Exercise » The span to repeat in the listing below runs from the line containing "звездами кросс-культурной психологии." to the line containing "pharetra. Aenean consectetur nisi quis nulla", inclusive. Repeat it exactly, and only it.

Provided information »
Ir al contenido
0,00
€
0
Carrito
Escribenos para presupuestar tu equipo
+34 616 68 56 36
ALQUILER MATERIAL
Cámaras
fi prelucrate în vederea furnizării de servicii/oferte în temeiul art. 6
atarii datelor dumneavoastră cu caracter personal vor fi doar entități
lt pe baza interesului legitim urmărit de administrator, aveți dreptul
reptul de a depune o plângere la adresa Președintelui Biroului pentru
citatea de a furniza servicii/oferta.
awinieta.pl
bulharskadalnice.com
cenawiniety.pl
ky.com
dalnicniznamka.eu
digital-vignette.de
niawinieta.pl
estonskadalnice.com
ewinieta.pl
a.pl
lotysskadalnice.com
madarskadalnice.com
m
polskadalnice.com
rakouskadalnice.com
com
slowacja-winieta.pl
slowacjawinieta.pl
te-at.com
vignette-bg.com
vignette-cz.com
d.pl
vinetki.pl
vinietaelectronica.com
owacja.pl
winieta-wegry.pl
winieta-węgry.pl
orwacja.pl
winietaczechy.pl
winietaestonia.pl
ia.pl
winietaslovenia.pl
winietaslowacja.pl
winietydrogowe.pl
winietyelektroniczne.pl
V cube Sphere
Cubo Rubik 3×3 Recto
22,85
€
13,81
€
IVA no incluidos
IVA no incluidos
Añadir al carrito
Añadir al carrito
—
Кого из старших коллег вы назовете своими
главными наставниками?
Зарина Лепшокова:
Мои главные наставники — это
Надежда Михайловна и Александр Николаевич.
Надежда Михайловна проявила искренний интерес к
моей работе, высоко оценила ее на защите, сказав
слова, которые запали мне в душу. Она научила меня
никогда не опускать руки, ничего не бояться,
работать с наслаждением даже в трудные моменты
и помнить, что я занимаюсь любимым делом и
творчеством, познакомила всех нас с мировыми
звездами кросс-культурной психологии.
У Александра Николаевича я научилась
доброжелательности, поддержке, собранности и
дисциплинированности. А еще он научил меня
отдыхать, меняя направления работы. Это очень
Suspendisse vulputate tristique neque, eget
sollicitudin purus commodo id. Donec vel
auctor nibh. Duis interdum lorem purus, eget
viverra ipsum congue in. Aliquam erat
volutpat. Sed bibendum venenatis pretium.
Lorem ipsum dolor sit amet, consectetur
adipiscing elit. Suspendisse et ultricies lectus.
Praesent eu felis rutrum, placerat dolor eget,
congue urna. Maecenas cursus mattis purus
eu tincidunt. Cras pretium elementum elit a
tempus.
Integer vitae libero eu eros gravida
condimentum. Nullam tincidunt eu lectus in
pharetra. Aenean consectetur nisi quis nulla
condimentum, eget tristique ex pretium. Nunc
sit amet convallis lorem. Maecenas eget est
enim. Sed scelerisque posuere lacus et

Written response »
звездами кросс-культурной психологии.
У Александра Николаевича я научилась
доброжелательности, поддержке, собранности и
дисциплинированности. А еще он научил меня
отдыхать, меняя направления работы. Это очень
Suspendisse vulputate tristique neque, eget
sollicitudin purus commodo id. Donec vel
auctor nibh. Duis interdum lorem purus, eget
viverra ipsum congue in. Aliquam erat
volutpat. Sed bibendum venenatis pretium.
Lorem ipsum dolor sit amet, consectetur
adipiscing elit. Suspendisse et ultricies lectus.
Praesent eu felis rutrum, placerat dolor eget,
congue urna. Maecenas cursus mattis purus
eu tincidunt. Cras pretium elementum elit a
tempus.
Integer vitae libero eu eros gravida
condimentum. Nullam tincidunt eu lectus in
pharetra. Aenean consectetur nisi quis nulla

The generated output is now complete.